Manic Young Writer And The Misadventures of His Alter Ego: Laughing Boy
I have a voice goddamnit! No matter
What your robotic rejection email says.
“We wish you luck publishing elsewhere.”
They ALL say.
Thank God for all the Lit-Mag wishes.
Where would I be without them???
I got style mothafuckas.
The substance is somewhere—
Just look closely.
There’s a time
In a writer’s life
When it all comes together
And he begins writing publishable Work—
According to Bukowski’s publisher.
There is also a time
In a writer’s life
When it all falls to the biting teeth of the abyss
Say 3 in the morning, in your boxers,
In a house, not your own with
Actual work the next morning,
But you submit short story one after the other
Poem after poem, even a goddamn essay or two
Just to be rejected by a Lit-Mag
That only 3 people read.
Reading all of the template rejection slips
As if they would suddenly change—They got it all wrong!
Hoarding them all like they were high school breakup letters.
Editor’s note: Trigger warning for suicide.
How To Become the Next Great Writer
Be a good schoolboy; take in everything.
Remember it all. Be different though. Stand
Out. Drink alcohol—heavy booze,
Do it to excess.
Go to war, maybe because you want to,
Maybe because you don’t.
Just know a great generation is not
Made without one. Don’t write about it too
Much though, those people tend to burn
Out much more quickly. Come home. Passionately
Love a woman, who once was a girl you always
Wanted to love. Then leave her.
Go to Europe. Travel all over.
Yet, set up Camp around the West Bank. Drink—
Drink more—write—make love to
Your expatriate friend’s wife. Make
Sure he knows; he maybe even joins.
Romanticize the sultry scene in an
Episode of your next novel, and/or
Ridicule them both, either way it
is Modernist genius.
Go to Spain—you must—witness
Death be confronted firsthand.
See death lose the confrontation and
Then see death triumph. Enjoy it,
Or look away, be disturbed,
or both.
Then you come home, grow old;
Bald or white. Watch your prose
Disintegrate while the art of the gripping
First sentence dies. Your children are grown,
Bitter, full of hate over your vast shadow.
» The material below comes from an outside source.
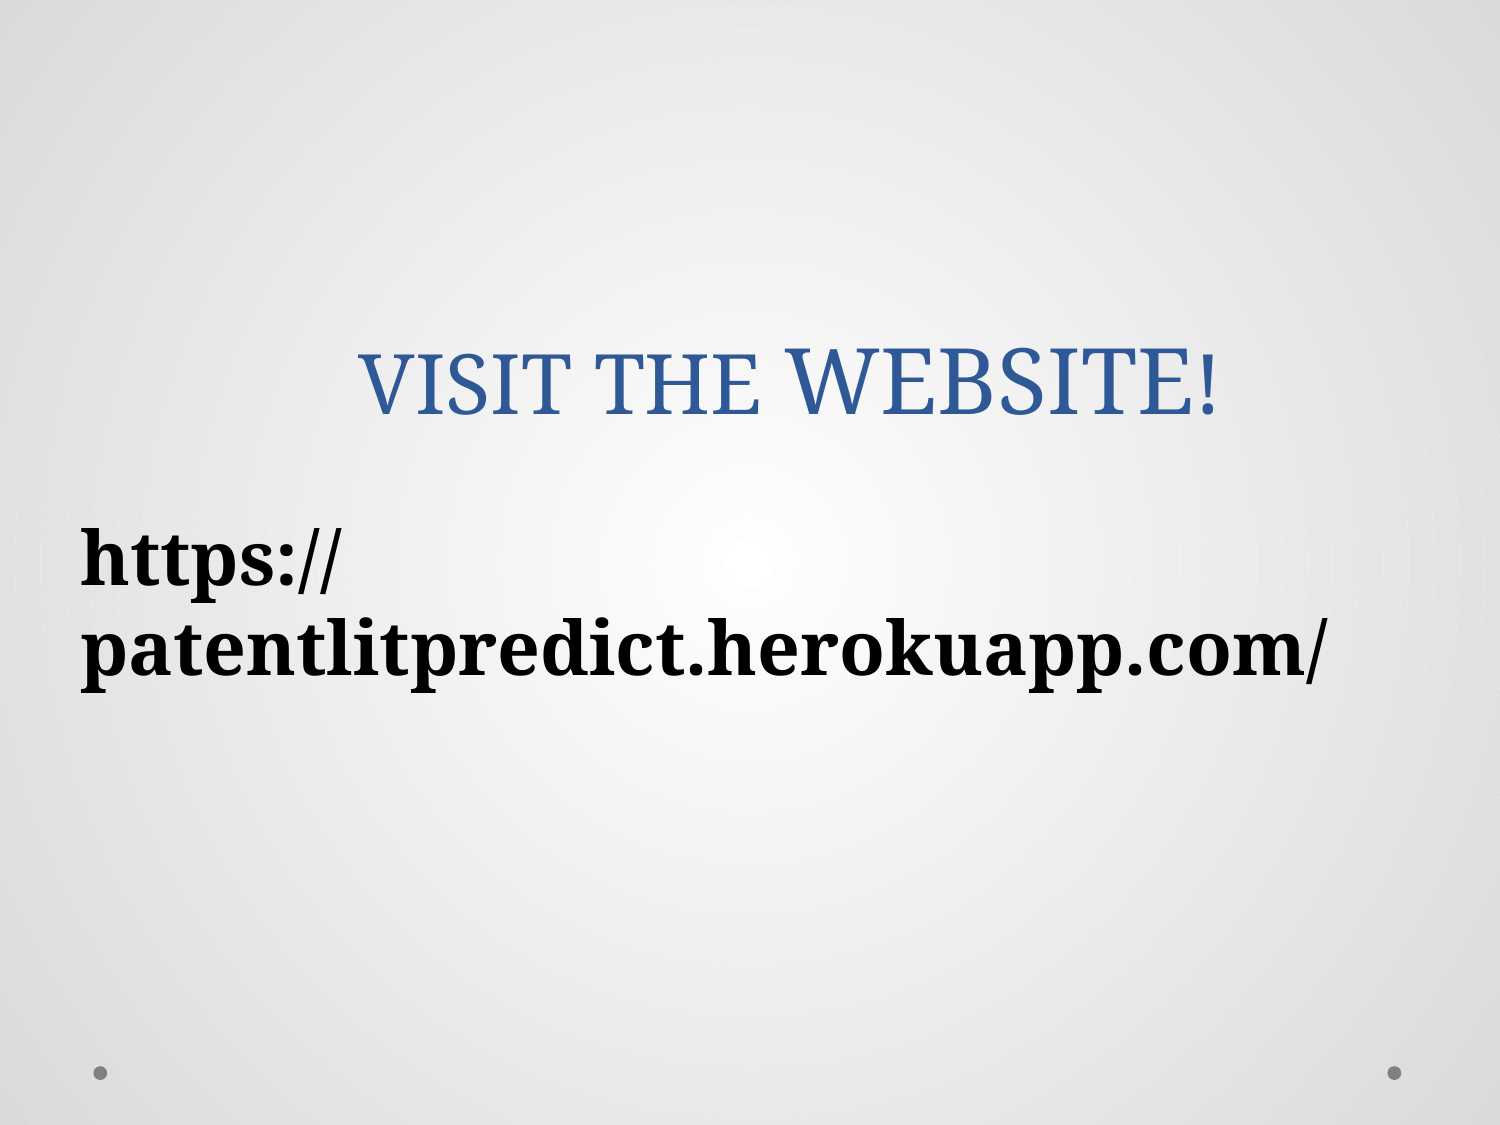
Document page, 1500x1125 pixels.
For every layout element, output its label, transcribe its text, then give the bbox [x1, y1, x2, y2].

Call your first wife. Ask if she still loves you;
Ask her when everything changed:
Was it in Florence? Chamonix? Pamplona?
Live your last days in Big Sur, or Mexico,
Oxford, Mississippi, or Idaho. Accept
A Pulitzer Prize or Noble, though you know
You deserved it when you were much younger;
When you were honest. When your pain was
Authentic. When the first sentence still stood
Strong, maybe for the novel wherein you
Ridiculed your friends…Drink…By now you’re
Good at it.
Realize you always hated your father
Though you are possibly a more sinister,
More hideous form of him. Get a gun; one
With a long barrel. Practice pulling the
Trigger with your toe. Do the deed when
Your final wife is out getting the groceries.
Leave a note. Something poetic, or don’t—it
Doesn’t matter, your leading sentence does
Not carry the weight it once did. Either way you
Are a genius.
This is how you become a great writer.
—–
Zach Nabors, a self-proclaimed writer of many forms, is essentially a lazy man, an outsider with high blood pressure, located in northwest Tennessee on the border of Kentucky, afflicted with the itch of landlocked blues. He has two two year olds, twins, and is about to finally finish his BA in English and Philosophy at the University of Tennessee at Martin after many self-induced setbacks (Hillbilly Heroin, etc.). His writing, for better or worse, comes in the ghost hours of the night and early morning when not procrastinating by chain smoking while indulging in classic films or reading until he passes out. He writes articles randomly for fultonkynews.com and has work that has appeared in On the Rusk, the Northwest Tennessee Writer’s Guild Anthology, Beanswitch, the upcoming fall issue of the Stone Highway Review, The Dying Goose Quarterly, and now Vagabond City.